Drought At Crisis Levels
Droughts have been impacting water levels for the last three years, with water levels continuing to plummet, the government has had to resort to ever more extreme measures.
"For three years, according to the Ministry of Electricity, Venezuela's rainfall has measured 50 percent to 65 percent lower than normal. Drought conditions, according to the country's meteorologists, are the worst they've been in at least 40 years." - Circle Of Blue
The Guri hydroelectric plant is at the center of the water crisis, and as the majority power provider for the country, it is at the heart of its economic crisis. Venezuelan authorities elected to cut the working week to two days as the plants operating has had to shut down turbines at the dam due to reduced water levels.
As the problem persists, the economy continues to weaken, and the country ebbs closer to becoming a full-blown humanitarian crisis. There is little doubt that should sufficient rain not fall to saturate the land and welcome flowing water; the Guri dam will be shut down in the coming months. With the majority of its baseload power offline, Venezuela would struggle to maintain order - forget raise production quotas as recently touted by officials.
Public servants and independent sources have pegged the estimated loss of production at 200 thousand bpd; Bringing the total production rate to 1.9 million BPD. The real figure will likely surpass 0.5 million BPD, and could be even higher as the countries economics deteriorate. With little confidence from the international community, PDVSA and Venezuela have both struggled to gain financing. It certainly doesn't help that domestic gasoline prices in Venezuela are the lowest in the world, zapping any profits that would be made for the countries coffers.
Since the government is subsidizing domestic consumption through low prices, it costs the government roughly $US 15-25 billion in foregone revenue each year.

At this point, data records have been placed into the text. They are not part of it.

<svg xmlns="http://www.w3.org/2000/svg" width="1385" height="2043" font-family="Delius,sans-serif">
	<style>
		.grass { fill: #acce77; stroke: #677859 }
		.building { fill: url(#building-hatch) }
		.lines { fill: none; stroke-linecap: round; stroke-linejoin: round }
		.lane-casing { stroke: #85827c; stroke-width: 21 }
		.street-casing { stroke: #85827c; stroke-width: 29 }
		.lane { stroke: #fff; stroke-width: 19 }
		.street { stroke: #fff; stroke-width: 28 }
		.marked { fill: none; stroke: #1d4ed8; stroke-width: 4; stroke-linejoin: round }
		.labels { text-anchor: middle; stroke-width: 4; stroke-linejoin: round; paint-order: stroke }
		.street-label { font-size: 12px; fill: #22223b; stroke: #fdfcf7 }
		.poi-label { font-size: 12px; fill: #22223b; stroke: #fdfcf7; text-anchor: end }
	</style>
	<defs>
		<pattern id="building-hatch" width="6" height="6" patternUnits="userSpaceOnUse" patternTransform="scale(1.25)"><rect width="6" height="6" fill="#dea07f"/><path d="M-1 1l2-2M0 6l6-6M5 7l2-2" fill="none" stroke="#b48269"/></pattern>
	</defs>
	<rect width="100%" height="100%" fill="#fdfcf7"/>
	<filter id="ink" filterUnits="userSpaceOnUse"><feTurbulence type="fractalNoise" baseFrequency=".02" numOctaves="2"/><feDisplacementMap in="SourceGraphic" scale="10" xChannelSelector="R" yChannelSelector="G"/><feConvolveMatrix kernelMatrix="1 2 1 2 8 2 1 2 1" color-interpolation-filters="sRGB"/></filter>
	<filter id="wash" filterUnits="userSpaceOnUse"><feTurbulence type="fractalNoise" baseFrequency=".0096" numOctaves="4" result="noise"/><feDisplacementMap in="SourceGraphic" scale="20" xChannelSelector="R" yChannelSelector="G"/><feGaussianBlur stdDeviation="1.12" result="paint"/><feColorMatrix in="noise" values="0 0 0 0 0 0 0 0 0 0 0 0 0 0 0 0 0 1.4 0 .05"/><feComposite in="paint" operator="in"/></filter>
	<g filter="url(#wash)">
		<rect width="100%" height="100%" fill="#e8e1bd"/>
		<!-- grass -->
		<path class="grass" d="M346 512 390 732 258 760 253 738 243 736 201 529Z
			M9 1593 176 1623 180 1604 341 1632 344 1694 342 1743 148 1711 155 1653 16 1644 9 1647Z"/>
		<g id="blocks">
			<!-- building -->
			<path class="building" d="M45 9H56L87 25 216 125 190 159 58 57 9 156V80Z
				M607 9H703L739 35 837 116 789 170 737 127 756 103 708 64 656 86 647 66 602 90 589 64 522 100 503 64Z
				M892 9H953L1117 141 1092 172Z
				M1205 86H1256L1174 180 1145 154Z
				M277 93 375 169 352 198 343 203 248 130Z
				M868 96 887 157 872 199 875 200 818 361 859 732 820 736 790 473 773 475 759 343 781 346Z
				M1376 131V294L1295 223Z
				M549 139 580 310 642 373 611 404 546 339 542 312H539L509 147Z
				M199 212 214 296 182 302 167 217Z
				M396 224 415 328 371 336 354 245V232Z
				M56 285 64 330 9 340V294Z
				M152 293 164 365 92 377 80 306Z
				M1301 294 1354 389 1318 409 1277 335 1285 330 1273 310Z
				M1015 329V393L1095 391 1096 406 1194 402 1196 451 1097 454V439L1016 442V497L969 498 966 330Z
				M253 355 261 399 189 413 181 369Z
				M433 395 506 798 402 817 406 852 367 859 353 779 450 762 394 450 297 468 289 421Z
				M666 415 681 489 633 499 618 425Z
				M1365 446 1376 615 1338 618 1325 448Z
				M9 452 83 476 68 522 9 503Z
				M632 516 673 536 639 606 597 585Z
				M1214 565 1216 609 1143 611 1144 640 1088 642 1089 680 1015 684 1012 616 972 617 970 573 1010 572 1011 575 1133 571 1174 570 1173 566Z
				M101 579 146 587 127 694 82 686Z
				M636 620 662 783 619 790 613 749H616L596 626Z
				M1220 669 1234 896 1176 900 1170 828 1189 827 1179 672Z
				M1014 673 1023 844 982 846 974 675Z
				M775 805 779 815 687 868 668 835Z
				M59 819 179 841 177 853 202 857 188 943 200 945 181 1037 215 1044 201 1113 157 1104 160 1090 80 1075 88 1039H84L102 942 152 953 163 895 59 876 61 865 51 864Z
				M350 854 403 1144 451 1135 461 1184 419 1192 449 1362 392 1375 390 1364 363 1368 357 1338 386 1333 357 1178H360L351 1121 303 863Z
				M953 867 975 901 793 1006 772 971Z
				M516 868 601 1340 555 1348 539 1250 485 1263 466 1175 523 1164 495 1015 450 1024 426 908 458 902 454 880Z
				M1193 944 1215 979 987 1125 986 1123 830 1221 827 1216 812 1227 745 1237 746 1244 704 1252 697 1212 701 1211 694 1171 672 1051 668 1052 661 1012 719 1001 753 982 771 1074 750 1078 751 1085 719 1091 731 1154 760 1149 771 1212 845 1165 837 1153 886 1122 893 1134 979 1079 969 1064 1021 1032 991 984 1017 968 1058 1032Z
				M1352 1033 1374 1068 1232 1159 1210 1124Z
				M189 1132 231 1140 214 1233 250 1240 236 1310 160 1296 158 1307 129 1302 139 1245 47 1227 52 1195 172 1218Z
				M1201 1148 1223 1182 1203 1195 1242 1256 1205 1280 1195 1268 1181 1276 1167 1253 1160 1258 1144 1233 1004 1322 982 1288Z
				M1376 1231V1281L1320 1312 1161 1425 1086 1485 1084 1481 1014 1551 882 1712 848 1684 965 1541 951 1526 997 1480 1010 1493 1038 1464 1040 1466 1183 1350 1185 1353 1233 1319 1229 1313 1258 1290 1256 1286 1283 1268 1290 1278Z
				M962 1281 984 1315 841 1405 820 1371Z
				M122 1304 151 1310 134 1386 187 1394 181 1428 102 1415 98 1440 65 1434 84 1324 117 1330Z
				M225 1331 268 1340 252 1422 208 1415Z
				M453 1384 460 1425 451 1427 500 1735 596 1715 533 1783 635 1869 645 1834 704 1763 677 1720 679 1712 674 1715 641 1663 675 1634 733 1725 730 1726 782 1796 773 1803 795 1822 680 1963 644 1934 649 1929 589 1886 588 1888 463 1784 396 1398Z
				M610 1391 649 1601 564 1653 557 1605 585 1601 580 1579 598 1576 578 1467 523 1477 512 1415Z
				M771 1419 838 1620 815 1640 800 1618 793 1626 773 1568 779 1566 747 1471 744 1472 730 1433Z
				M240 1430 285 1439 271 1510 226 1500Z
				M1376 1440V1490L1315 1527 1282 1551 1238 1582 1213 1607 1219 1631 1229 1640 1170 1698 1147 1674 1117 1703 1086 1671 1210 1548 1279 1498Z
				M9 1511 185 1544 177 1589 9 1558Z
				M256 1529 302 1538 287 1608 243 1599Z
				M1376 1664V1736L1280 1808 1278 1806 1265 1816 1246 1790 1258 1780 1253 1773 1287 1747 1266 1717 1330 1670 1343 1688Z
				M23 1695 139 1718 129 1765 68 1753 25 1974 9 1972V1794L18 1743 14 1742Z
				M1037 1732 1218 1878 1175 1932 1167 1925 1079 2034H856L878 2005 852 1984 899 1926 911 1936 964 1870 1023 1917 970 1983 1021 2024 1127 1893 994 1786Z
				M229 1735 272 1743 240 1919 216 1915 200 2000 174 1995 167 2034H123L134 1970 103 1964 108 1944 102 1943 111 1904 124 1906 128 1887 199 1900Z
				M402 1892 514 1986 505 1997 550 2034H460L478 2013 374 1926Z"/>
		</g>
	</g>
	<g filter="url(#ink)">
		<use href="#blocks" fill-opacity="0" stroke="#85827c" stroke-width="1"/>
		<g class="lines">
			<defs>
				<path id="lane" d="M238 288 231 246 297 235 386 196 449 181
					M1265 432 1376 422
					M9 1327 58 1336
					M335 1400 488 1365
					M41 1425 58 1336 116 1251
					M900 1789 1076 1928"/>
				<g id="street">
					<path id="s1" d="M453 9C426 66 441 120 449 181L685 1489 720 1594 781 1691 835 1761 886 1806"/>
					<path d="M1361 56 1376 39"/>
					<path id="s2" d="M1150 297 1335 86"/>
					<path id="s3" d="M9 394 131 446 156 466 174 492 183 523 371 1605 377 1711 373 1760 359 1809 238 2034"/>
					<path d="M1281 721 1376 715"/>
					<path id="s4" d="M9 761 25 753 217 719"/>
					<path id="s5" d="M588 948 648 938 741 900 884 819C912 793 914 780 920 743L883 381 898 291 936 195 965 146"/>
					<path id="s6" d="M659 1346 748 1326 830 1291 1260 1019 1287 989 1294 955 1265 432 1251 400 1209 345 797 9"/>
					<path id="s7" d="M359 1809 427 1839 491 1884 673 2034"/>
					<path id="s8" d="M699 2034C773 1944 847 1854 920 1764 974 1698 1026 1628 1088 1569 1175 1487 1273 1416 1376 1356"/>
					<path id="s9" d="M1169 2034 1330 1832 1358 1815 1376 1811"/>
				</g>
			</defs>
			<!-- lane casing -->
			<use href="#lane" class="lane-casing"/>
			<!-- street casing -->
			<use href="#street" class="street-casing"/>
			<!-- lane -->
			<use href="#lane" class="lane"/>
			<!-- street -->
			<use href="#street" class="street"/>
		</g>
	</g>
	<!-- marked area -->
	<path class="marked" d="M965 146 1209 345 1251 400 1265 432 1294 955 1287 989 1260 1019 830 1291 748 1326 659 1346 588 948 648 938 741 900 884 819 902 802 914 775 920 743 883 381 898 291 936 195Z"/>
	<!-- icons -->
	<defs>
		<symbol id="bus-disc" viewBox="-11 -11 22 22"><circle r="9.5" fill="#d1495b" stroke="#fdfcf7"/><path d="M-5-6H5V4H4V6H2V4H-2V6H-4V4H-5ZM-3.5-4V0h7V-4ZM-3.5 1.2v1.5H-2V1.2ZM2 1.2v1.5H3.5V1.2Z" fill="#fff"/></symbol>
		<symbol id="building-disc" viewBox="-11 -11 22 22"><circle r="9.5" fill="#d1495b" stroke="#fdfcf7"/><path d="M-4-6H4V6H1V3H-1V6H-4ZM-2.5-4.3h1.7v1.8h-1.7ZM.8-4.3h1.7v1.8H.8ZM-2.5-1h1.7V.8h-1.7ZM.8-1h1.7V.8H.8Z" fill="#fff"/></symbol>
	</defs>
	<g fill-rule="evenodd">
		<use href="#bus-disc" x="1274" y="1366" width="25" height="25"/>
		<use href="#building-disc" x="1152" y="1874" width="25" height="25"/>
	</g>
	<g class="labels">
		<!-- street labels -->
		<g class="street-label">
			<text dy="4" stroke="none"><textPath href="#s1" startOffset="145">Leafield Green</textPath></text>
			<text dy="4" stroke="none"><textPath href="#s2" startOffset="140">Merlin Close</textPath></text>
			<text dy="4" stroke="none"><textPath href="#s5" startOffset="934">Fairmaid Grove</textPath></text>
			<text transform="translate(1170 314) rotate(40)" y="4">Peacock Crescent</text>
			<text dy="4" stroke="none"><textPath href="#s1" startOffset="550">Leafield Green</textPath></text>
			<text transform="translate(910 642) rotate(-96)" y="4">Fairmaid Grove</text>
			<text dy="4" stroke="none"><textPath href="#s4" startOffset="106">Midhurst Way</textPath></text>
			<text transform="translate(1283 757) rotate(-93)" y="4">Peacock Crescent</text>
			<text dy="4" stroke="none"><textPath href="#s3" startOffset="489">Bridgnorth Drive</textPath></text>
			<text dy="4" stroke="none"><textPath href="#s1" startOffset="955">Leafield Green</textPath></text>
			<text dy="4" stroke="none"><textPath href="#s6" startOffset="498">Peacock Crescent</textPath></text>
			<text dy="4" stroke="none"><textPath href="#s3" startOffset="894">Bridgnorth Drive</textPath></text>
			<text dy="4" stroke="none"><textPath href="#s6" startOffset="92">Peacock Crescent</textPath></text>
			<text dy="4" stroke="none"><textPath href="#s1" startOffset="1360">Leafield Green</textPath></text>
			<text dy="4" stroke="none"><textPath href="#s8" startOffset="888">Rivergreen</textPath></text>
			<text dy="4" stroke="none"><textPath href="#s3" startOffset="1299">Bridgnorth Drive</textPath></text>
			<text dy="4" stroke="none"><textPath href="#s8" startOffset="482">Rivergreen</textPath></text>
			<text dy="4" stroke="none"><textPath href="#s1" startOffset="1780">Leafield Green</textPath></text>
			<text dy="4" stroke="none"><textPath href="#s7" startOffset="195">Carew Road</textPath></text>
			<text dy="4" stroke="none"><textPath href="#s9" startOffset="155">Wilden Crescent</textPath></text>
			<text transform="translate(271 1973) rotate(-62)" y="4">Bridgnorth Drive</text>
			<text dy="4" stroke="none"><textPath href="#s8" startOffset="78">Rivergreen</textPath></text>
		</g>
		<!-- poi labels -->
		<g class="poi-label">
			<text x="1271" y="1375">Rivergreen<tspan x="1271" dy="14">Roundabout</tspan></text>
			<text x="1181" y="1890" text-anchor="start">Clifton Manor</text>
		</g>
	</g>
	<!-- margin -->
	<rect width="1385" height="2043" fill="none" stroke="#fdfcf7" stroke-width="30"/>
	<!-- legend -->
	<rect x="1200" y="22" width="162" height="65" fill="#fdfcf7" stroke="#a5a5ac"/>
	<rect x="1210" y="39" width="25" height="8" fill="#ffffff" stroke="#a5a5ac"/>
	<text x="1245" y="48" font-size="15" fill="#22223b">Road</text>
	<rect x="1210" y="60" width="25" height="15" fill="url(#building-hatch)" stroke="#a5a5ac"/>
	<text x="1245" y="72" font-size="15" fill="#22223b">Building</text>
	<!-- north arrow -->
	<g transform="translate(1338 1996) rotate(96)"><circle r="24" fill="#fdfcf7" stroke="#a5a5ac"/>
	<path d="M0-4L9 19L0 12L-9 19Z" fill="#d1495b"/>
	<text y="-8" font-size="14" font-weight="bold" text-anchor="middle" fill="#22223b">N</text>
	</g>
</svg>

For Venezuela to stem the tide of falling production, they would need to purchase goods produced in the U.S., Asia, and Europe. None of those countries are willing to accept Bolivars and companies can not get their hands on U.S. funds. So begins the death spiral. Bolivars have become nearly worthless - in February of this year; the black market exchange rate surged by 1000 Bolivar/USD, 100 times the official exchange rate. This means that any plans to rebuff the oil industry with new equipment are tedious at best. It is unlikely that Venezuela will be able to work on any technical issues of decline. The sustainability of power generation of the country is even more tedious. As the country falls into chaos, instability increases and the chance of a major event wiping out vast pools of production.
It is only a matter of time before Venezuela production drops significantly. The drop is going to come harder and faster than many predict. However, the outcome for oil markets is less clear. As the market has absorbed record production outages around the world, it will likely do the same with Venezuelan production. The foregone production will be ceded to Saudi Arabia and Iran, increasing the value of high margin heavy oil. The oversupply of light tight oil will continue to persist and maintain an oil price band below $60.